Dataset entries
*** Block opens ***

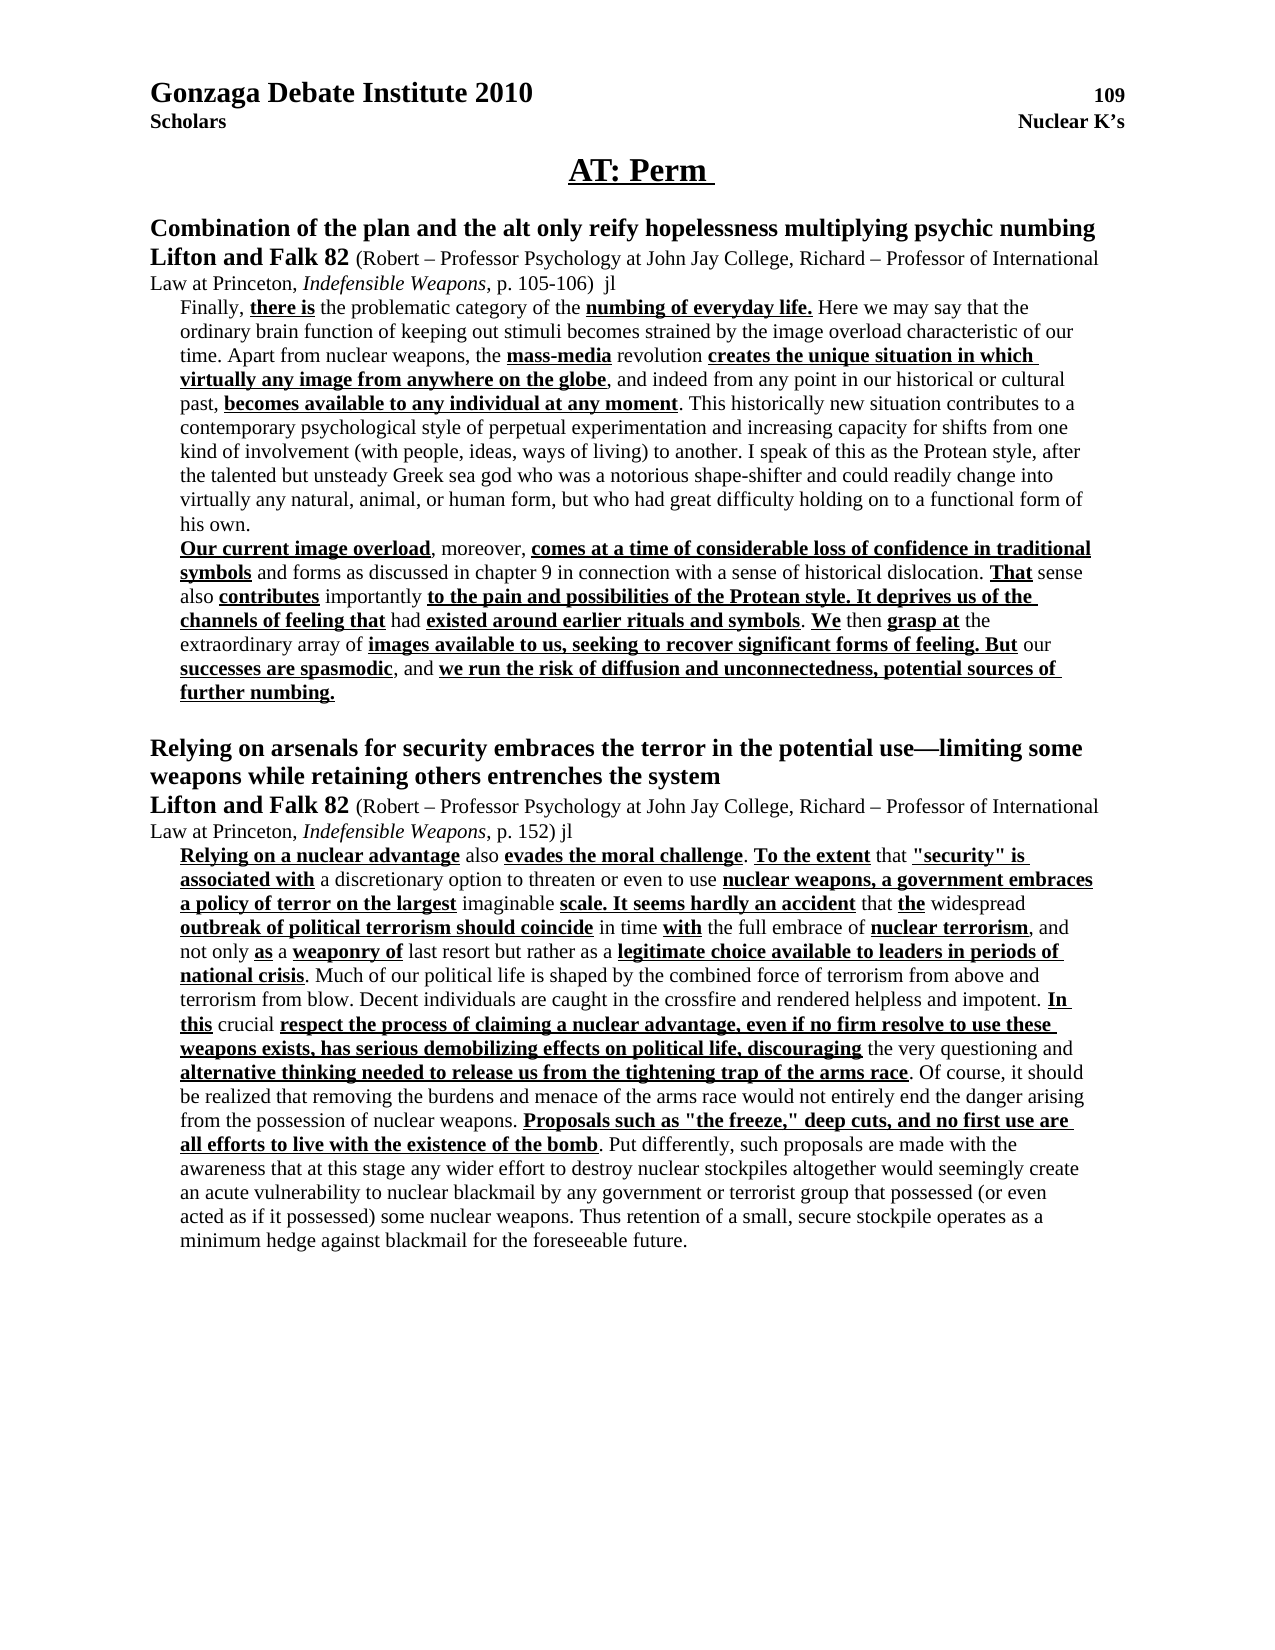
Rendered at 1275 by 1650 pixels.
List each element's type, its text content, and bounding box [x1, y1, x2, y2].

text Combination of the plan and the alt only reify hopelessness multiplying psychic numbing [150, 213, 1125, 242]
text Relying on a nuclear advantage also evades the moral challenge. To the extent that "security" is associated with a discretionary option to threaten or even to use nuclear weapons, a government embraces a policy of terror on the largest imaginable scale. It seems hardly an accident that the widespread outbreak of political terrorism should coincide in time with the full embrace of nuclear terrorism, and not only as a weaponry of last resort but rather as a legitimate choice available to leaders in periods of national crisis. Much of our political life is shaped by the combined force of terrorism from above and terrorism from blow. Decent individuals are caught in the crossfire and rendered helpless and impotent. In this crucial respect the process of claiming a nuclear advantage, even if no firm resolve to use these weapons exists, has serious demobilizing effects on political life, discouraging the very questioning and alternative thinking needed to release us from the tightening trap of the arms race. Of course, it should be realized that removing the burdens and menace of the arms race would not entirely end the danger arising from the possession of nuclear weapons. Proposals such as "the freeze," deep cuts, and no first use are all efforts to live with the existence of the bomb. Put differently, such proposals are made with the awareness that at this stage any wider effort to destroy nuclear stockpiles altogether would seemingly create an acute vulnerability to nuclear blackmail by any government or terrorist group that possessed (or even acted as if it possessed) some nuclear weapons. Thus retention of a small, secure stockpile operates as a minimum hedge against blackmail for the foreseeable future. [180, 843, 1095, 1252]
text Relying on arsenals for security embraces the terror in the potential use—limiting some weapons while retaining others entrenches the system [150, 733, 1125, 790]
text Finally, there is the problematic category of the numbing of everyday life. Here we may say that the ordinary brain function of keeping out stimuli becomes strained by the image overload characteristic of our time. Apart from nuclear weapons, the mass-media revolution creates the unique situation in which virtually any image from anywhere on the globe, and indeed from any point in our historical or cultural past, becomes available to any individual at any moment. This historically new situation contributes to a contemporary psychological style of perpetual experimentation and increasing capacity for shifts from one kind of involvement (with people, ideas, ways of living) to another. I speak of this as the Protean style, after the talented but unsteady Greek sea god who was a notorious shape-shifter and could readily change into virtually any natural, animal, or human form, but who had great difficulty holding on to a functional form of his own. [180, 295, 1095, 536]
text Our current image overload, moreover, comes at a time of considerable loss of confidence in traditional symbols and forms as discussed in chapter 9 in connection with a sense of historical dislocation. That sense also contributes importantly to the pain and possibilities of the Protean style. It deprives us of the channels of feeling that had existed around earlier rituals and symbols. We then grasp at the extraordinary array of images available to us, seeking to recover significant forms of feeling. But our successes are spasmodic, and we run the risk of diffusion and unconnectedness, potential sources of further numbing. [180, 536, 1095, 704]
text Lifton and Falk 82 (Robert – Professor Psychology at John Jay College, Richard – Professor of International Law at Princeton, Indefensible Weapons, p. 152) jl [150, 790, 1125, 843]
text Lifton and Falk 82 (Robert – Professor Psychology at John Jay College, Richard – Professor of International Law at Princeton, Indefensible Weapons, p. 105-106) jl [150, 242, 1125, 295]
title AT: Perm [150, 150, 1125, 188]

*** Block closes ***

PROBLEM STATEMENT
Restate the data above word for word. Do not include the images.

EXPECTED ANSWER
Rendered at 1275 by 1650 pixels.
List each element's type, its text content, and bounding box [x1, y1, x2, y2].

text Combination of the plan and the alt only reify hopelessness multiplying psychic numbing [150, 213, 1125, 242]
text Relying on a nuclear advantage also evades the moral challenge. To the extent that "security" is associated with a discretionary option to threaten or even to use nuclear weapons, a government embraces a policy of terror on the largest imaginable scale. It seems hardly an accident that the widespread outbreak of political terrorism should coincide in time with the full embrace of nuclear terrorism, and not only as a weaponry of last resort but rather as a legitimate choice available to leaders in periods of national crisis. Much of our political life is shaped by the combined force of terrorism from above and terrorism from blow. Decent individuals are caught in the crossfire and rendered helpless and impotent. In this crucial respect the process of claiming a nuclear advantage, even if no firm resolve to use these weapons exists, has serious demobilizing effects on political life, discouraging the very questioning and alternative thinking needed to release us from the tightening trap of the arms race. Of course, it should be realized that removing the burdens and menace of the arms race would not entirely end the danger arising from the possession of nuclear weapons. Proposals such as "the freeze," deep cuts, and no first use are all efforts to live with the existence of the bomb. Put differently, such proposals are made with the awareness that at this stage any wider effort to destroy nuclear stockpiles altogether would seemingly create an acute vulnerability to nuclear blackmail by any government or terrorist group that possessed (or even acted as if it possessed) some nuclear weapons. Thus retention of a small, secure stockpile operates as a minimum hedge against blackmail for the foreseeable future. [180, 843, 1095, 1252]
text Relying on arsenals for security embraces the terror in the potential use—limiting some weapons while retaining others entrenches the system [150, 733, 1125, 790]
text Finally, there is the problematic category of the numbing of everyday life. Here we may say that the ordinary brain function of keeping out stimuli becomes strained by the image overload characteristic of our time. Apart from nuclear weapons, the mass-media revolution creates the unique situation in which virtually any image from anywhere on the globe, and indeed from any point in our historical or cultural past, becomes available to any individual at any moment. This historically new situation contributes to a contemporary psychological style of perpetual experimentation and increasing capacity for shifts from one kind of involvement (with people, ideas, ways of living) to another. I speak of this as the Protean style, after the talented but unsteady Greek sea god who was a notorious shape-shifter and could readily change into virtually any natural, animal, or human form, but who had great difficulty holding on to a functional form of his own. [180, 295, 1095, 536]
text Our current image overload, moreover, comes at a time of considerable loss of confidence in traditional symbols and forms as discussed in chapter 9 in connection with a sense of historical dislocation. That sense also contributes importantly to the pain and possibilities of the Protean style. It deprives us of the channels of feeling that had existed around earlier rituals and symbols. We then grasp at the extraordinary array of images available to us, seeking to recover significant forms of feeling. But our successes are spasmodic, and we run the risk of diffusion and unconnectedness, potential sources of further numbing. [180, 536, 1095, 704]
text Lifton and Falk 82 (Robert – Professor Psychology at John Jay College, Richard – Professor of International Law at Princeton, Indefensible Weapons, p. 152) jl [150, 790, 1125, 843]
text Lifton and Falk 82 (Robert – Professor Psychology at John Jay College, Richard – Professor of International Law at Princeton, Indefensible Weapons, p. 105-106) jl [150, 242, 1125, 295]
title AT: Perm [150, 150, 1125, 188]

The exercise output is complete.